Sim é sim e não é não. É importante é respeitar esses limites quando dados pelo
seu parceiro ou parceira.
– Sentiu desconforto para dizer
não? Sinal vermelho! É um forte indicativo de intimidação e medo – coisas que
não combinam com momentos de intimidade nos quais devemos nos sentir seguras
para expressar nossos desejos.
– Se o parceiro ou parceira está
hesitando, o ideal é não ir adiante com o contato íntimo. Consentimento é ter
absoluta certeza de que o que está acontecendo naquele momento é algo que os envolvidos
desejam verdadeiramente. Talvez é não.
– Consentimento para um ato
sexual específico não significa que todos as outras formas de interação íntima
estão liberadas.
– Mesmo depois que o
consentimento tenha se estabelecido entre o casal, ambos são livres para mudar
de ideia em qualquer momento do ato sexual.
– Caso isso aconteça, seja por
palavras ou ações, a relação deve ser interrompida imediatamente.

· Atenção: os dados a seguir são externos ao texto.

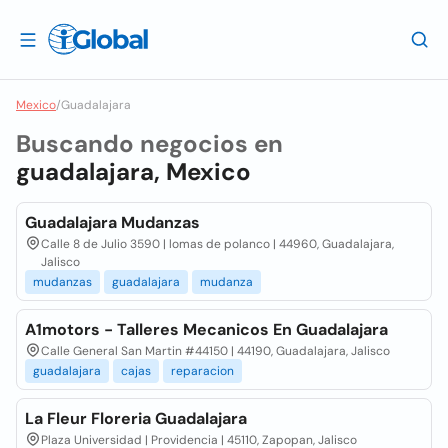
Mexico
/
Guadalajara
Buscando negocios en
guadalajara, Mexico
Guadalajara Mudanzas
Calle 8 de Julio 3590 | lomas de polanco | 44960, Guadalajara,
Jalisco
mudanzas
guadalajara
mudanza
A1motors - Talleres Mecanicos En Guadalajara
Calle General San Martin #44150 | 44190, Guadalajara, Jalisco
guadalajara
cajas
reparacion
La Fleur Floreria Guadalajara
Plaza Universidad | Providencia | 45110, Zapopan, Jalisco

Ainda que o
“não” tenha soado meio indeciso ou confuso, ele deve ser respeitado como uma
quebra do acordo prévio. E sem consentimento, sem sexo.
– Especialmente entre casais que
já se relacionam a mais tempo, o consentimento deve ser obtido toda vez em que
houver atividade sexual. A intimidade pode levar a deduções que nem sempre são
corretas e, consequentemente, levar a experiências desagradáveis.
– Ser casado com a vítima não
exime o marido de ser um criminoso. A inglesa Sarah Tetley, por exemplo, foi
estuprada mais de 300 vezes pelo marido enquanto dormia. Ela trouxe sua
história a público recentemente para aumentar a conscientização sobre o abuso.
– Silêncio, falta de resistência
verbal ou física e relações anteriores não são sinônimos de consentimento, bem
como tipos de roupa, flertar, um drink, um jantar ou qualquer outro gasto com
alguém, também não significam que ele ou ela consentiu em fazer sexo com você.
– Usar drogas ou beber não
impedem deliberadamente uma pessoa de consentir em fazer sexo, mas certos
níveis de intoxicação a tornam incapaz de tomar essa decisão.
– Consentimento não se obtém com
o uso de força (literal ou implicitamente), ameaças, intimidação e coerção.
– É sempre OK dizer não. Seja por
que você não tá afim, por causa de religião, por ter medo de pegar uma doença,
se quiser ir devagar ou só ver a pessoa como amigo e não como parceiro sexual.
Se você acha que tem que consentir, então a escolha não é mais sua.
Sexo é pra ser divertido e
empoderador. Falar sobre isso, também. Respeitar o consentimento é uma das
responsabilidades de quem tem uma vida sexual ativa. Não se trata de preciosismo,
mas de tomar cuidado para não ultrapassar os limites do seu parceiro e
transformar um momento prazeroso em uma experiência traumática.